0
votes

Objective

Suppose you're building Data Lake and Star Schema with help of ETL. Storage format is Delta Lake. One of the ETL responsibilities is to build Slowly Changing Dimension (SCD) tables (cummulative state). This means that every day for every SCD table ETL reads full table's state, applies updates and saves them back (full overwrite).

Question

One of the questions we argued within my team: should we add time partition to SCD (full overwrite) tables? Means, should I save the latest (full) table state to SOME_DIMENSION/ or to SOME_DIMENSION/YEAR=2020/MONTH=12/DAY=04/?

Considerations

In one hand, Delta Lake has all required features: time-travel & ACID. When its overwritting the whole table, logical deletion happens, and you're still able to query old versions and rollback to them. So Delta Lake is almost managing time partition for you, the code get simpler.

In other hand, I said "almost" because IMHO time-travel & ACID don't cover 100% of use cases. It hasn't got a notion of arrival time. For example:

Example (when you need time partition)

BA team reported that SOME_FACT/YEAR=2019/MONTH=07/DAY=15 data are broken (facts must be stored with time partition any case, because data are processed by arrival time). In order to reproduce the issue on DEV/TEST environment you need 1 fact table raw inputs and 10 SCD tables.

With facts everything is simple, because you have raw inputs in Data Lake. But with incremental state (SCD tables) things get complex - how to get the state of 10 SCD tables for the point in time when SOME_FACT/YEAR=2019/MONTH=07/DAY=15 was processed? How to do this automatically?

To complicate the things even more, your environment may come through bunch of bugfixes and history re-processings. Means 2019-07 data may be reprocessed somewhere in 2020. And Delta Lake allow you to rollback only based on processing or version number. So you actually don't know which version you should use.

In other hand, with date partitioning, you are always sure that SOME_FACT/YEAR=2019/MONTH=07/DAY=15 was calculated over SOME_DIMENSION/YEAR=2019/MONTH=07/DAY=15.

1

1 Answers

1
votes

It depends, and I think it's a bit more complicated.

Some context first - Delta gives you time travel only limited to the current commit history, which is by default 30 days.

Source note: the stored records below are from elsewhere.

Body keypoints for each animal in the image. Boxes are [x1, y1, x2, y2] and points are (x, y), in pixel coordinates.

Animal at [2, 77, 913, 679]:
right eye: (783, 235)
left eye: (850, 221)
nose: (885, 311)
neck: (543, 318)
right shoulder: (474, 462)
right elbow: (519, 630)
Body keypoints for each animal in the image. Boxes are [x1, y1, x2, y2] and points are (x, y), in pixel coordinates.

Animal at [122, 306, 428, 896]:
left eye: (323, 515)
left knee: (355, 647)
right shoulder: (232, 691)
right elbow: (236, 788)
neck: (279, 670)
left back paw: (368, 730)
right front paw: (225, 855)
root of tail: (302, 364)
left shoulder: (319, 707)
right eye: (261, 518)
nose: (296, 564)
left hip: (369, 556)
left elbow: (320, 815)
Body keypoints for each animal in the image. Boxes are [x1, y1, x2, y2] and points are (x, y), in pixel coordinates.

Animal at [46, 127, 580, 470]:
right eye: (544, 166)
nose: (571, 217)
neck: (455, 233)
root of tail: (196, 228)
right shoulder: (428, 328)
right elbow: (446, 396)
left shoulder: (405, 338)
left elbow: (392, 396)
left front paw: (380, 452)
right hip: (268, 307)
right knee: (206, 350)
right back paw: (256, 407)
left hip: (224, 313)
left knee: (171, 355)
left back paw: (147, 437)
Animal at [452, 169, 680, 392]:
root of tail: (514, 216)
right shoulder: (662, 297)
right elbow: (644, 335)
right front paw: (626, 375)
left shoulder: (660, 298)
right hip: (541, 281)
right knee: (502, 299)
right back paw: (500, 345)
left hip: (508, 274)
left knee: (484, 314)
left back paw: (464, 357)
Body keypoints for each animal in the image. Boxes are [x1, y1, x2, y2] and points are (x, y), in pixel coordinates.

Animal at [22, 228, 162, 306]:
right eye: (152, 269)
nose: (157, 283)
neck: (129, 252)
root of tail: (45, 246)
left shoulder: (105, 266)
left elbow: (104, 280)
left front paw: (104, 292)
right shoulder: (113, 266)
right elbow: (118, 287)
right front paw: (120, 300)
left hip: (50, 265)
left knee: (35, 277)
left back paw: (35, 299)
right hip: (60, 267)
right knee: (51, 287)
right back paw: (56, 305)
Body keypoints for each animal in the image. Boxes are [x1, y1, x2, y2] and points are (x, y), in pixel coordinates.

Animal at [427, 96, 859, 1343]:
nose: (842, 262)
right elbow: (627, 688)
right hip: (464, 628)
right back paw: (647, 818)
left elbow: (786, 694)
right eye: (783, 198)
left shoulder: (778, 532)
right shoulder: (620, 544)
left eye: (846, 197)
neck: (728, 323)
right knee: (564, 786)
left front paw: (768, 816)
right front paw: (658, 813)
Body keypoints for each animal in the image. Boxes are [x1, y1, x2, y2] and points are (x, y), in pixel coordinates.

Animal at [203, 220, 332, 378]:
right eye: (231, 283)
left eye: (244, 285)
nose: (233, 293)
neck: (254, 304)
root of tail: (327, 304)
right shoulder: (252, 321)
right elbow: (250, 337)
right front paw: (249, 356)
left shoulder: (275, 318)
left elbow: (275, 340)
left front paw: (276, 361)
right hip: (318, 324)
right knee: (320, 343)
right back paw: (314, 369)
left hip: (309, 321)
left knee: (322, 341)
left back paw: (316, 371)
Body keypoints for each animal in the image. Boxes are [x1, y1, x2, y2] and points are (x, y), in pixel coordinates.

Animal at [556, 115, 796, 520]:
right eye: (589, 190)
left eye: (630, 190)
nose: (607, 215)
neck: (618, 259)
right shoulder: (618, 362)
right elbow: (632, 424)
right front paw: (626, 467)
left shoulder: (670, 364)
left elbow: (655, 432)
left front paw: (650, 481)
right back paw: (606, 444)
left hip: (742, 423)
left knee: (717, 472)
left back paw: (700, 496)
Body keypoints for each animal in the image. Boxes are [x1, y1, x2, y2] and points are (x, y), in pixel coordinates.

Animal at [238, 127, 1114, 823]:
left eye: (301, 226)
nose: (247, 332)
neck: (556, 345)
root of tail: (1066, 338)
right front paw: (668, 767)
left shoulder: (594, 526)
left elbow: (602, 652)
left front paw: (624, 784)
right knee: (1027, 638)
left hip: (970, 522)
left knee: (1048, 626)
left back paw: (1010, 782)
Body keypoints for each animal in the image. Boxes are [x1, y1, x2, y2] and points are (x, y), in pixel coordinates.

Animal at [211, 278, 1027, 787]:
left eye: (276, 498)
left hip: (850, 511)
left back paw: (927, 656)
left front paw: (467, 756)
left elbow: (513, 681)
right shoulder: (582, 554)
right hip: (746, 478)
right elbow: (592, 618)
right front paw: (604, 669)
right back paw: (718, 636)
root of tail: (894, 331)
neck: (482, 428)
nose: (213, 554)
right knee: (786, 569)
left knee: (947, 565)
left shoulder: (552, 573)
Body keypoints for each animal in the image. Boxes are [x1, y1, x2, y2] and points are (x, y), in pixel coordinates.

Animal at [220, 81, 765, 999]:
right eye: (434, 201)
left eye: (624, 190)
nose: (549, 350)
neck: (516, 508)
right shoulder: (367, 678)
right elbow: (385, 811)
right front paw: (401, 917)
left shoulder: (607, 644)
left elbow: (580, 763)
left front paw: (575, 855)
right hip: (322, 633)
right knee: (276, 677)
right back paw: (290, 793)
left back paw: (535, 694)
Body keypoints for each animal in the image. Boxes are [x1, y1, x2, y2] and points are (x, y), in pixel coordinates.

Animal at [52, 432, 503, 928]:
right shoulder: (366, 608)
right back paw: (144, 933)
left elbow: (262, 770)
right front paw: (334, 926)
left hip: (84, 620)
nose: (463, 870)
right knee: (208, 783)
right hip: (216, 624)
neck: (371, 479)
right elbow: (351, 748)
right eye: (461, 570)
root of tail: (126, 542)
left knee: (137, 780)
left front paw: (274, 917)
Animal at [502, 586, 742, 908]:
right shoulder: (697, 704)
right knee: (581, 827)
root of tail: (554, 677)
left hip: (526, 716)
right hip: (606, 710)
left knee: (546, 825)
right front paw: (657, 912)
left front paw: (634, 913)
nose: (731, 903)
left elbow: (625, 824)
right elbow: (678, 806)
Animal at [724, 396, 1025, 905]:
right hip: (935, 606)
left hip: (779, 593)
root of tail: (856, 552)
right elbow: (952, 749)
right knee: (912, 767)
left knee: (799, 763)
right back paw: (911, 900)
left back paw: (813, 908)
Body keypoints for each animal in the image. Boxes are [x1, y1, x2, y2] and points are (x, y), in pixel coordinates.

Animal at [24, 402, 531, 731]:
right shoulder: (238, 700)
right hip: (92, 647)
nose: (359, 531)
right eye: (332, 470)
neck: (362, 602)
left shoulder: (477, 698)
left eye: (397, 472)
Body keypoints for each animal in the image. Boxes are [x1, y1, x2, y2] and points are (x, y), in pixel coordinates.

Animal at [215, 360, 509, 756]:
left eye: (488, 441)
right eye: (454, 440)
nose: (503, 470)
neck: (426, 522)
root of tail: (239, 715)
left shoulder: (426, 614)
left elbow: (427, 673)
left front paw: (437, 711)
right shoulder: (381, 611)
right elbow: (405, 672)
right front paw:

If you are doing optimizations, that time might be significantly shorter (default 7 days). Also, you actually can query Delta tables as of specific time, not only version, but due to above limitations (unless you are willing to pay the performance and financial cost of storing really long commit history), it's not useful from long-term perspective.

This is why a very common data lake architecture right now is medallion tables approach (Bronze->Silver->Gold). Ideally, I'd want to store the raw inputs in the 'bronze' layer, have a whole historical perspective in the silver layer (already clean, validated, best source of truth, but with whole history as needed), and consume the current version directly from "golden" tables.

This would avoid increasing the complexity of querying the SCDs due to additional partitions, while giving you the option to "go back" to silver layer if need arises. But it's always a tradeoff decision - in any case, don't rely on Delta for long-term versioning.